À Lariboisière, le nouvel hôpital est désormais entré dans la vie quotidienne. Les premières activités d’imagerie y fonctionnent depuis le 24 août. Le 31 août, l’accueil principal et le Bureau des admissions ont ouvert dans le bâtiment neuf. La stérilisation les a rejoints le 2 septembre.
L’ouverture n’a pourtant pas de jour J. Les unités d’hospitalisation, les soins critiques, les blocs opératoires, la maternité et les urgences doivent basculer progressivement, avec une installation de tous les services concernés prévue d’ici fin novembre. En juillet, La Clé Publique détaillait encore ce calendrier avant l’arrivée des patients. Il est désormais en cours d’exécution.
Cette succession révèle une contrainte propre à un grand déménagement hospitalier : remplacer une partie centrale d’un établissement qui continue de fonctionner. La pharmacie avait commencé à s’installer dès fin juin. Ont suivi l’imagerie, la lingerie, les admissions puis la stérilisation. Les fonctions médicales et logistiques ne basculent donc pas toutes en même temps, mais suivant un calendrier qui doit maintenir les circuits nécessaires aux soins pendant toute la transition.
La documentation actualisée de Lariboisière prévoit 610 lits sur le site, dont 495 dans le nouveau bâtiment, qui concentrera notamment 73 lits de soins critiques et 17 salles d’opération. Elle chiffre l’ensemble de l’opération à 460 millions d’euros, en incluant études, démolitions, construction et équipements médicaux, non médicaux et informatiques.
Ce regroupement répond à une faiblesse ancienne du site. Construit au XIXe siècle selon un plan pavillonnaire, Lariboisière a aujourd’hui des blocs, de l’imagerie ou de la réanimation répartis entre plusieurs bâtiments et niveaux. Le bâtiment neuf doit réunir hospitalisation, soins critiques, blocs, urgences et imagerie. Les bâtiments historiques ne disparaissent pas : ils doivent être réhabilités notamment pour les consultations, l’ambulatoire et les fonctions tertiaires.

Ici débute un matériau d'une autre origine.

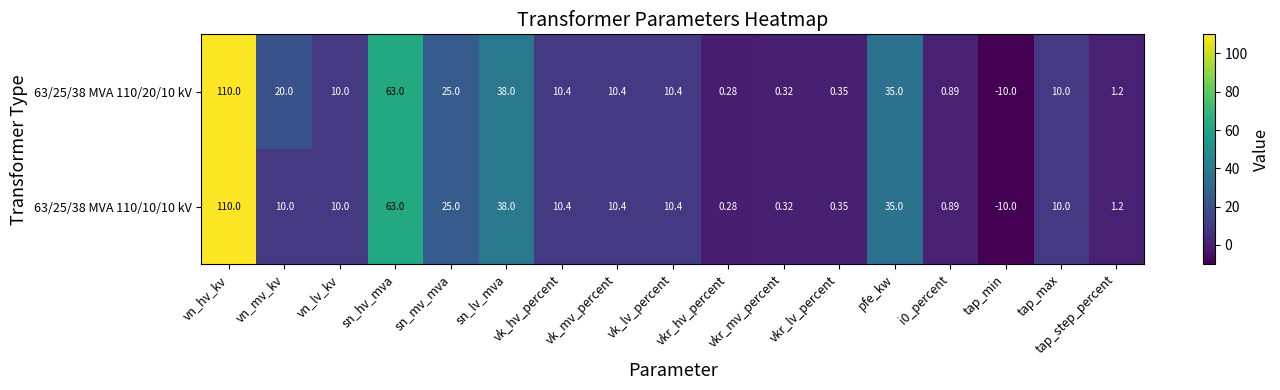

What is the spread (max minus min) of values at vn_mv_kv?

10.0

Ces capacités anticipent aussi la réorganisation hospitalière du nord de Paris. Lariboisière annonce des urgences générales et spécialisées capables d’accueillir jusqu’à 140 000 patients par an, contre environ 100 000 actuellement. L’hôpital relie explicitement cette hausse au futur Campus hospitalo-universitaire Grand Paris Nord de Saint-Ouen, appelé à regrouper les activités de Bichat et Beaujon.
Pour les patients, la bascule se lit déjà aux portes de l’hôpital. L’entrée principale est désormais au 41 boulevard de la Chapelle. Celle du 2 rue Ambroise-Paré reste accessible aux patients et visiteurs en journée et en semaine, tandis que les urgences générales disposent de leur accès au 115 rue de Maubeuge. Jusqu’à fin novembre, la géographie de Lariboisière continuera donc de changer au rythme des services qui traversent le site.